Smoke-test the MPP payment plumbing end-to-end via this MCP server, for $0.01 USDC. Two-call flow: (1) call with no arguments to receive an MPP `payment_challenge`; (2) pay via MPP and call again with `payment_credential` set to the resulting Authorization header value (e.g. "Payment eyJ...") to receive {paid: true, timestamp, receipt_ref, payment_method}. Uses the exact same `createPayToAddress` + `createMppHandler` verification path as paid product tools (transcribe, summarize), so a green run here means real paid calls will work too. Stateless — no job is created, no database row written. Use this whenever you want to confirm a wallet, the MCP transport, the worker, and the production payment middleware are all healthy without paying a transcribe price.

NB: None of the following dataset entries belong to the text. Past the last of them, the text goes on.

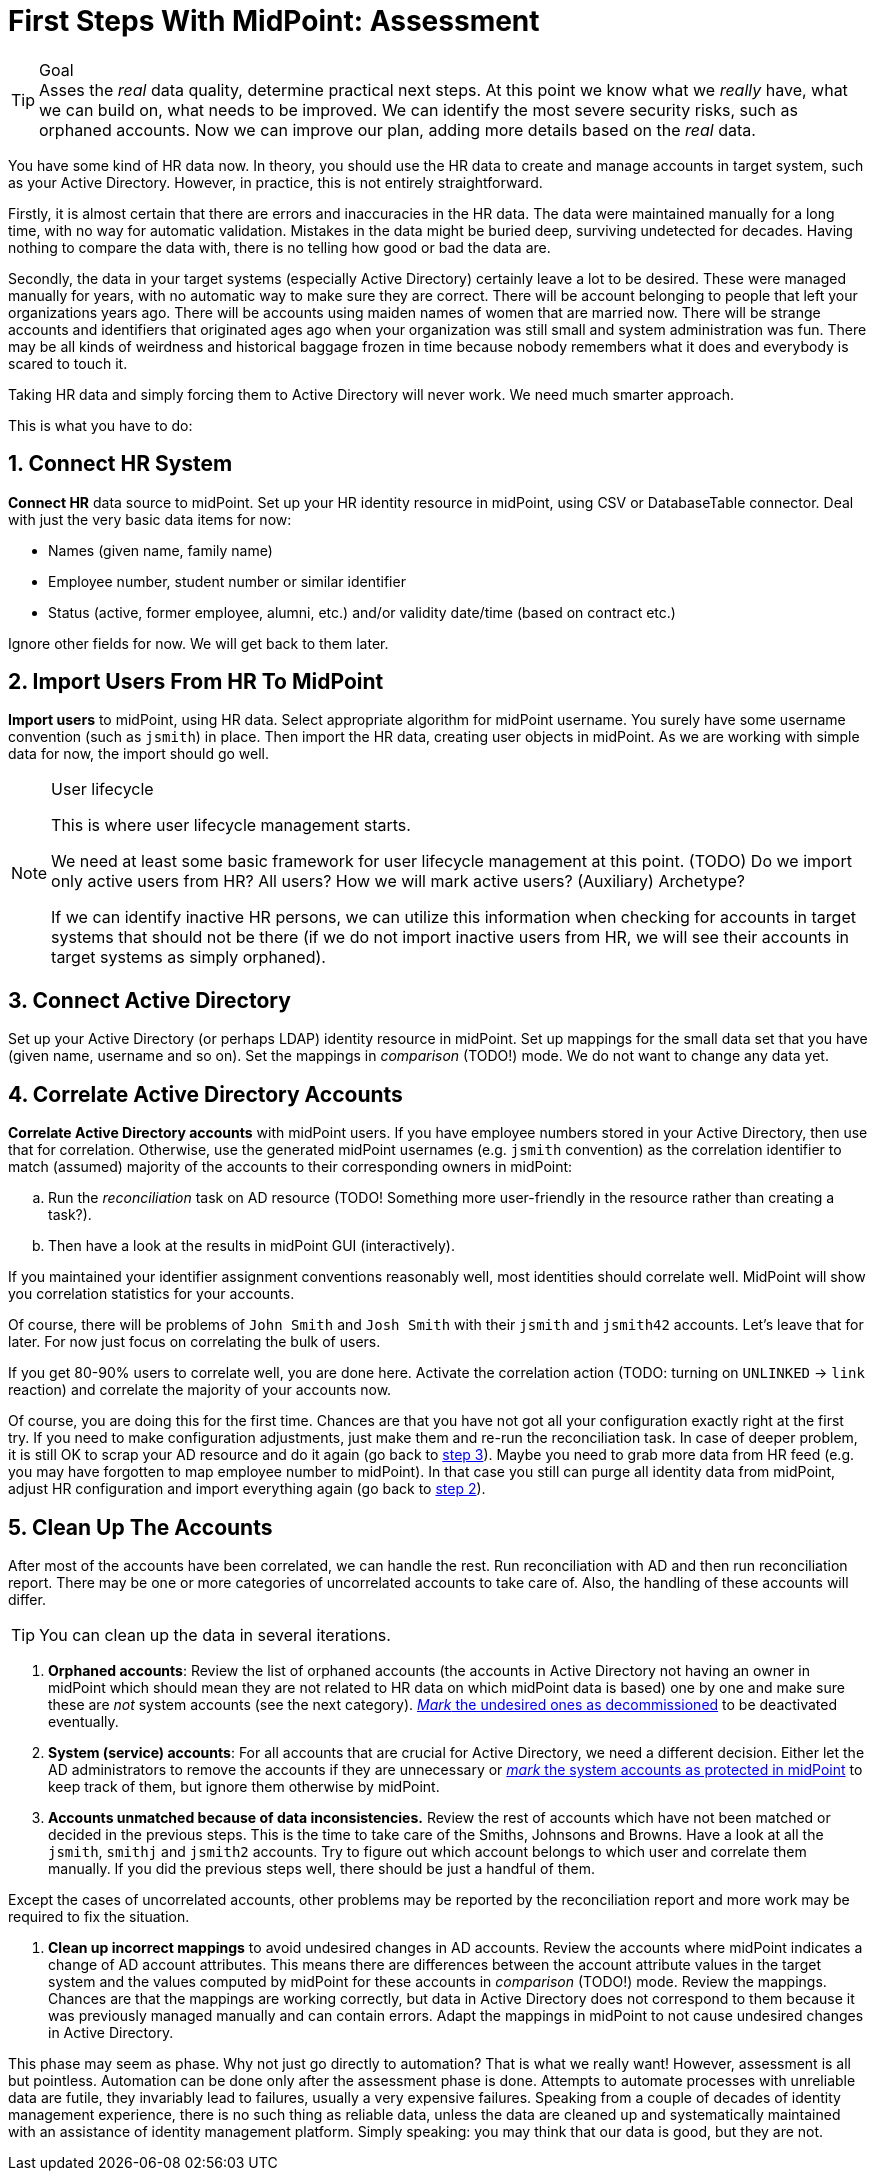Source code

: = First Steps With MidPoint: Assessment
:page-nav-title: '2. Assessment'
:page-display-order: 110
:page-toc: top
:experimental:

.Goal
TIP: Asses the _real_ data quality, determine practical next steps.
At this point we know what we _really_ have, what we can build on, what needs to be improved.
We can identify the most severe security risks, such as orphaned accounts.
Now we can improve our plan, adding more details based on the _real_ data.

You have some kind of HR data now.
In theory, you should use the HR data to create and manage accounts in target system, such as your Active Directory.
However, in practice, this is not entirely straightforward.

Firstly, it is almost certain that there are errors and inaccuracies in the HR data.
The data were maintained manually for a long time, with no way for automatic validation.
Mistakes in the data might be buried deep, surviving undetected for decades.
Having nothing to compare the data with, there is no telling how good or bad the data are.

Secondly, the data in your target systems (especially Active Directory) certainly leave a lot to be desired.
These were managed manually for years, with no automatic way to make sure they are correct.
There will be account belonging to people that left your organizations years ago.
There will be accounts using maiden names of women that are married now.
There will be strange accounts and identifiers that originated ages ago when your organization was still small and system administration was fun.
There may be all kinds of weirdness and historical baggage frozen in time because nobody remembers what it does and everybody is scared to touch it.

Taking HR data and simply forcing them to Active Directory will never work.
We need much smarter approach.

// TODO: short summary of the process

This is what you have to do:

== 1. Connect HR System

*Connect HR* data source to midPoint.
Set up your HR identity resource in midPoint, using CSV or DatabaseTable connector.
Deal with just the very basic data items for now:

* Names (given name, family name)
* Employee number, student number or similar identifier
* Status (active, former employee, alumni, etc.) and/or validity date/time (based on contract etc.)

Ignore other fields for now.
We will get back to them later.

[#import-users-from-hr]
== 2. Import Users From HR To MidPoint

*Import users* to midPoint, using HR data.
Select appropriate algorithm for midPoint username.
You surely have some username convention (such as `jsmith`) in place.
Then import the HR data, creating user objects in midPoint.
As we are working with simple data for now, the import should go well.

.User lifecycle
[NOTE]
====
This is where user lifecycle management starts.

We need at least some basic framework for user lifecycle management at this point.
(TODO) Do we import only active users from HR? All users? How we will mark active users? (Auxiliary) Archetype?

If we can identify inactive HR persons, we can utilize this information when checking for accounts in target systems that should not be there (if we do not import inactive users from HR, we will see their accounts in target systems as simply orphaned).
====

[#connect-active-directory]
== 3. Connect Active Directory

Set up your Active Directory (or perhaps LDAP) identity resource in midPoint.
Set up mappings for the small data set that you have (given name, username and so on).
Set the mappings in _comparison_ (TODO!) mode.
We do not want to change any data yet.

== 4. Correlate Active Directory Accounts

*Correlate Active Directory accounts* with midPoint users.
If you have employee numbers stored in your Active Directory, then use that for correlation.
Otherwise, use the generated midPoint usernames (e.g. `jsmith` convention) as the correlation identifier to match (assumed) majority of the accounts to their corresponding owners in midPoint:

.. Run the _reconciliation_ task on AD resource (TODO! Something more user-friendly in the resource rather than creating a task?).
.. Then have a look at the results in midPoint GUI (interactively).

If you maintained your identifier assignment conventions reasonably well, most identities should correlate well.
MidPoint will show you correlation statistics for your accounts.

Of course, there will be problems of `John Smith` and `Josh Smith` with their `jsmith` and `jsmith42` accounts.
Let's leave that for later.
For now just focus on correlating the bulk of users.

If you get 80-90% users to correlate well, you are done here.
Activate the correlation action (TODO: turning on `UNLINKED` -> `link` reaction) and correlate the majority of your accounts now.

Of course, you are doing this for the first time.
Chances are that you have not got all your configuration exactly right at the first try.
If you need to make configuration adjustments, just make them and re-run the reconciliation task.
In case of deeper problem, it is still OK to scrap your AD resource and do it again (go back to <<connect-active-directory,step 3>>).
Maybe you need to grab more data from HR feed (e.g. you may have forgotten to map employee number to midPoint).
In that case you still can purge all identity data from midPoint, adjust HR configuration and import everything again (go back to <<import-users-from-hr,step 2>>).

== 5. Clean Up The Accounts

After most of the accounts have been correlated, we can handle the rest.
Run reconciliation with AD and then run reconciliation report.
There may be one or more categories of uncorrelated accounts to take care of.
Also, the handling of these accounts will differ.

TIP: You can clean up the data in several iterations.

. *Orphaned accounts*:
Review the list of orphaned accounts (the accounts in Active Directory not having an owner in midPoint which should mean they are not related to HR data on which midPoint data is based) one by one and make sure these are _not_ system accounts (see the next category).
xref:/midpoint/methodology/first-steps/solution/#explicitly_marking_accounts_for_decommissioning[_Mark_ the undesired ones as decommissioned] to be deactivated eventually.

. *System (service) accounts*:
For all accounts that are crucial for Active Directory, we need a different decision.
Either let the AD administrators to remove the accounts if they are unnecessary or xref:/midpoint/methodology/first-steps/solution/#explicitly_marking_accounts_as_protected[_mark_ the system accounts as protected in midPoint] to keep track of them, but ignore them otherwise by midPoint.

. *Accounts unmatched because of data inconsistencies.*
Review the rest of accounts which have not been matched or decided in the previous steps.
This is the time to take care of the Smiths, Johnsons and Browns.
Have a look at all the `jsmith`, `smithj` and `jsmith2` accounts.
Try to figure out which account belongs to which user and correlate them manually.
If you did the previous steps well, there should be just a handful of them.

Except the cases of uncorrelated accounts, other problems may be reported by the reconciliation report and more work may be required to fix the situation.

. *Clean up incorrect mappings* to avoid undesired changes in AD accounts.
Review the accounts where midPoint indicates a change of AD account attributes.
This means there are differences between the account attribute values in the target system and the values computed by midPoint for these accounts in _comparison_ (TODO!) mode.
Review the mappings.
Chances are that the mappings are working correctly, but data in Active Directory does not correspond to them because it was previously managed manually and can contain errors.
Adapt the mappings in midPoint to not cause undesired changes in Active Directory.

This phase may seem as phase.
Why not just go directly to automation?
That is what we really want!
However, assessment is all but pointless.
Automation can be done only after the assessment phase is done.
Attempts to automate processes with unreliable data are futile, they invariably lead to failures, usually a very expensive failures.
Speaking from a couple of decades of identity management experience, there is no such thing as reliable data, unless the data are cleaned up and systematically maintained with an assistance of identity management platform.
Simply speaking: you may think that our data is good, but they are not.
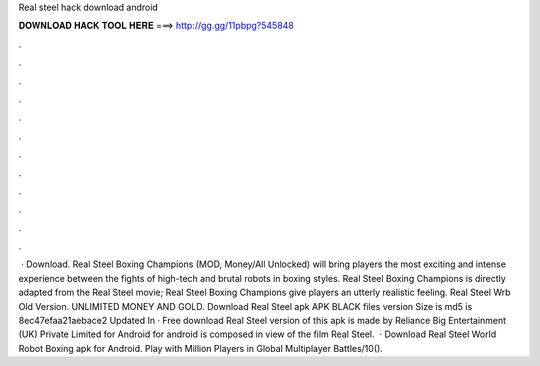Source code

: Real steel hack download android

𝐃𝐎𝐖𝐍𝐋𝐎𝐀𝐃 𝐇𝐀𝐂𝐊 𝐓𝐎𝐎𝐋 𝐇𝐄𝐑𝐄 ===> http://gg.gg/11pbpg?545848

.

.

.

.

.

.

.

.

.

.

.

.

 · Download. Real Steel Boxing Champions (MOD, Money/All Unlocked) will bring players the most exciting and intense experience between the fights of high-tech and brutal robots in boxing styles. Real Steel Boxing Champions is directly adapted from the Real Steel movie; Real Steel Boxing Champions give players an utterly realistic feeling. Real Steel Wrb Old Version. UNLIMITED MONEY AND GOLD. Download Real Steel apk APK BLACK files version  Size is md5 is 8ec47efaa21aebace2 Updated In · Free download Real Steel version of this apk is made by Reliance Big Entertainment (UK) Private Limited for Android for android is composed in view of the film Real Steel.  · Download Real Steel World Robot Boxing apk for Android. Play with Million Players in Global Multiplayer Battles/10().
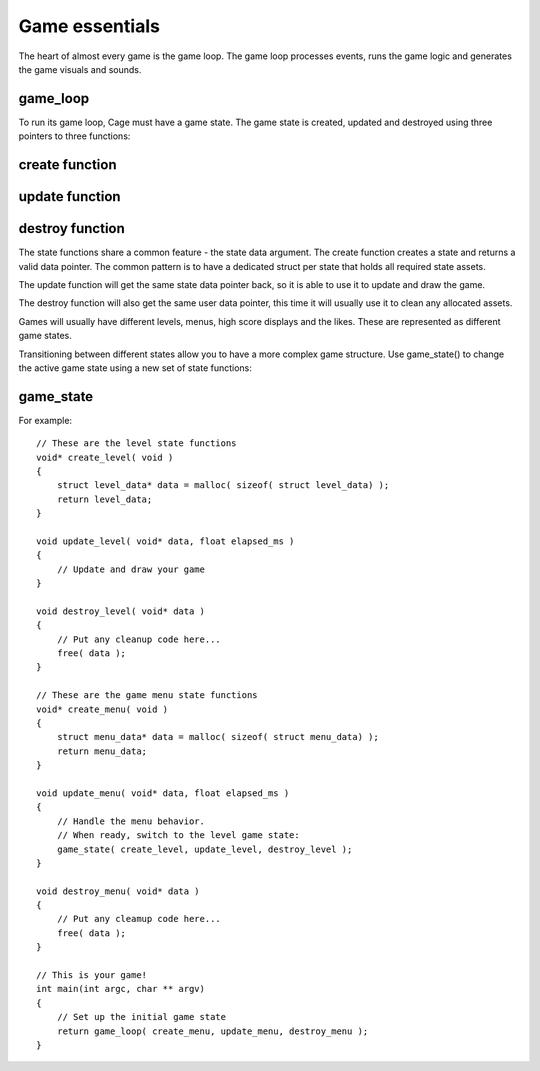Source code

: .. highlight:: c

Game essentials
===============

The heart of almost every game is the game loop. The game
loop processes events, runs the game logic and generates the
game visuals and sounds.  

.. image:: images/cage-callbacks.png
    :align: center

game_loop
---------
.. doxygenfunction:: game_loop

To run its game loop, Cage must have a game state. The
game state is created, updated and destroyed using three pointers to three functions:

create function
--------------------
.. doxygentypedef:: create_func_t


update function
--------------------
.. doxygentypedef:: update_func_t


destroy function
--------------------
.. doxygentypedef:: destroy_func_t



The state functions share a common feature - the state data
argument.  The create function creates a state and returns
a valid data pointer. The common pattern is to
have a dedicated struct per state that holds all required
state assets. 

The update function will get the same state data pointer
back, so it is able to use it to update and draw the game.

The destroy function will also get the same user data
pointer, this time it will usually use it to clean any
allocated assets.

Games will usually have different levels, menus, high score
displays and the likes. These are represented as different
game states.

.. image:: images/cage-gamestates.png
    :align: center

Transitioning between different states allow you
to have a more complex game structure. Use game_state() to change
the active game state using a new set of state functions:

game_state
----------
.. doxygenfunction:: game_state


For example:

::

     // These are the level state functions
     void* create_level( void )
     {
         struct level_data* data = malloc( sizeof( struct level_data) );
         return level_data;
     }

     void update_level( void* data, float elapsed_ms )
     {
         // Update and draw your game
     }

     void destroy_level( void* data )
     {
         // Put any cleanup code here...
         free( data );
     }

     // These are the game menu state functions
     void* create_menu( void )
     {
         struct menu_data* data = malloc( sizeof( struct menu_data) );
         return menu_data;
     }

     void update_menu( void* data, float elapsed_ms )
     {
         // Handle the menu behavior.
         // When ready, switch to the level game state:
         game_state( create_level, update_level, destroy_level );
     }

     void destroy_menu( void* data )
     {
         // Put any cleamup code here...
         free( data );
     }

     // This is your game!
     int main(int argc, char ** argv)
     {
         // Set up the initial game state
         return game_loop( create_menu, update_menu, destroy_menu );
     }

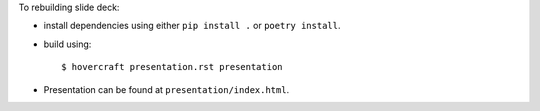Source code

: To rebuilding slide deck:

* install dependencies using either ``pip install .`` or ``poetry install``.
* build using::

      $ hovercraft presentation.rst presentation

* Presentation can be found at ``presentation/index.html``.
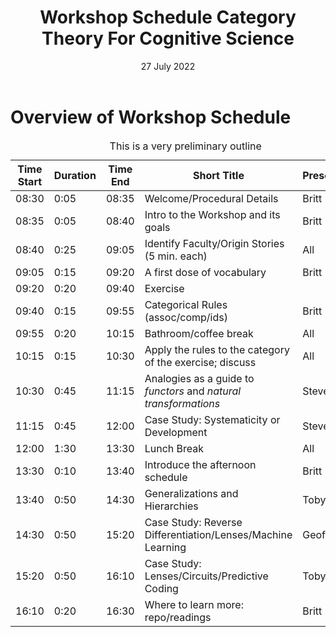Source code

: #+Title: Workshop Schedule Category Theory For Cognitive Science
#+date: 27 July 2022
* Overview of Workshop Schedule
#+CAPTION: This is a very preliminary outline
#+ATTR_HTML: :border 2 :rules all :frame border
| Time Start | Duration | Time End | Short Title                                                      | Presenters |
|------------+----------+----------+------------------------------------------------------------------+------------|
|      08:30 |     0:05 |    08:35 | Welcome/Procedural Details                                       | Britt      |
|      08:35 |     0:05 |    08:40 | Intro to the Workshop and its goals                              | Britt      |
|      08:40 |     0:25 |    09:05 | Identify Faculty/Origin Stories (5 min. each)                    | All        |
|      09:05 |     0:15 |    09:20 | A first dose of vocabulary                                       | Britt      |
|      09:20 |     0:20 |    09:40 | Exercise                                                         |            |
|      09:40 |     0:15 |    09:55 | Categorical Rules (assoc/comp/ids)                               | Britt      |
|      09:55 |     0:20 |    10:15 | Bathroom/coffee break                                            | All        |
|      10:15 |     0:15 |    10:30 | Apply the rules to the category of the exercise; discuss         | All        |
|      10:30 |     0:45 |    11:15 | Analogies as a guide to /functors/ and /natural transformations/ | Steve      |
|      11:15 |     0:45 |    12:00 | Case Study: Systematicity or Development                         | Steve      |
|      12:00 |     1:30 |    13:30 | Lunch Break                                                      | All        |
|      13:30 |     0:10 |    13:40 | Introduce the afternoon schedule                                 | Britt      |
|      13:40 |     0:50 |    14:30 | Generalizations and Hierarchies                                  | Toby       |
|      14:30 |     0:50 |    15:20 | Case Study: Reverse Differentiation/Lenses/Machine Learning      | Geoff      |
|      15:20 |     0:50 |    16:10 | Case Study: Lenses/Circuits/Predictive Coding                    | Toby       |
|      16:10 |     0:20 |    16:30 | Where to learn more: repo/readings                               | Britt      |
#+TBLFM: @<<<..@>$1=@-1$3;U::$3=$1 + $2;U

Cost: $0.01 USDC per attempt.
Publish an existing video from a transcribe or summarize job to YouTube. Creates a paid publish job (flat $2.00 price) and stores the OAuth token. Captions are auto-generated from the session transcript if available. Workflow: create_job → pay → trigger_youtube_publish → poll get_youtube_publish_status. Requires a YouTube OAuth2 access token obtained independently via Google OAuth (scope: youtube.upload).
Start the YouTube upload after payment is confirmed. Call this after publish_to_youtube once payment_status is "paid". Returns immediately — the upload runs as a durable Workflow in the background. Poll get_youtube_publish_status to track progress.
Check the status of a YouTube publish job. Poll periodically after trigger_youtube_publish — the upload takes 1-10 minutes depending on video size. Returns status (pending, publishing, completed, failed) and the youtube_video_url once complete.